The recently released diversity data from the Future Fund, also seems to confirm a positive trend. According to the data, 56% of the Fund’s recipients had mixed ethnicity or all-BAME management teams, and 71% had mixed gender or all-female management teams.
While this data seems reassuring, it must be noted that no data has been released for ethnicity and gender of the founding team, rather than the management team, meaning that it’s likely that women and BAME founders are still receiving proportionally less funding.
How To Do Better
Eliminating the bias against minorities that is built into our society is no easy feat. We are only at the beginning of a path that will hopefully lead us towards a more equal distribution of wealth and opportunity.
There have been many interesting suggestions on how to move along this path, including 5 very interesting points by investor Fred Wilson, who details how – given the strong prevalence of white VCs and Founders – independent, diverse board members should be appointed by both the investors and the founders. Wilson also argues that making board seats “term-based” would ensure the right amount of turnover necessary to allow outsiders to have a seat at the table.
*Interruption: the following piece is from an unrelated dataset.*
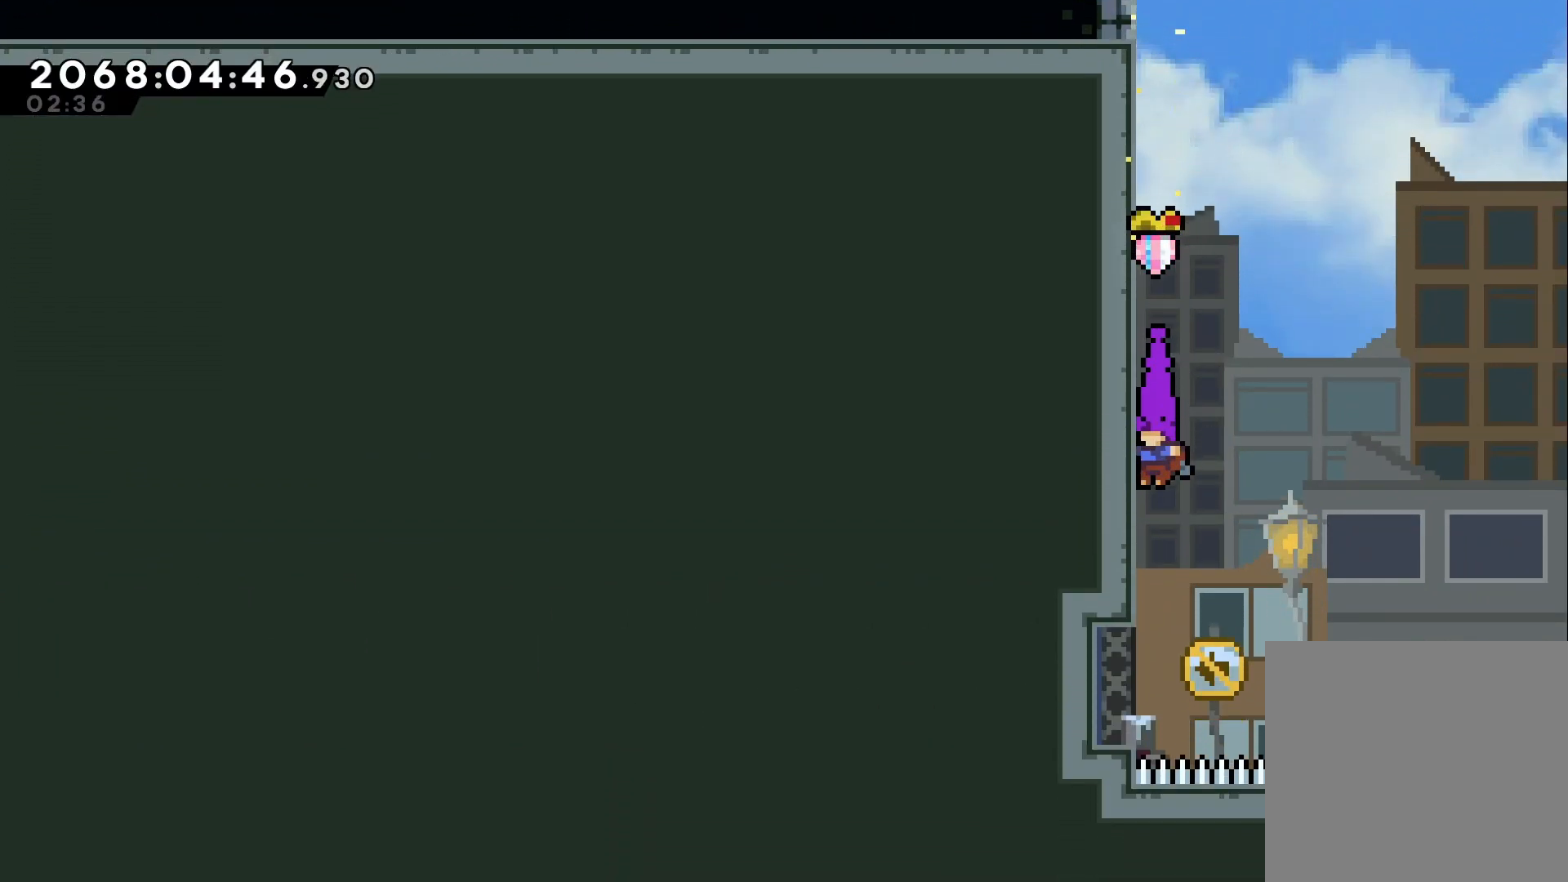
{"buttons": [], "left_stick": "left", "right_stick": "center", "events": [[283, "left_stick", "left"], [300, "X", "down"], [467, "X", "up"]]}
Organisations like New York-based VC Fund Work Bench also published a series of posts with names of organisations to donate to, resources and lists of black-founded and black-owned companies.
VCs like Bryce Roberts, Tiffany Ashley Bell, and Ha Nguyen took to social media to call for more diverse hires and investments, and even data platforms such as Crunchbase started listing diversity data on the profile of VCs and start-ups on their platform.
Although there is still a long way to go in order to eliminate systemic racism and discrimination from our system, the UK venture capital industry is in a comparatively good place in terms of diversity and representation, and the right steps are being taken to make sure that we make progress.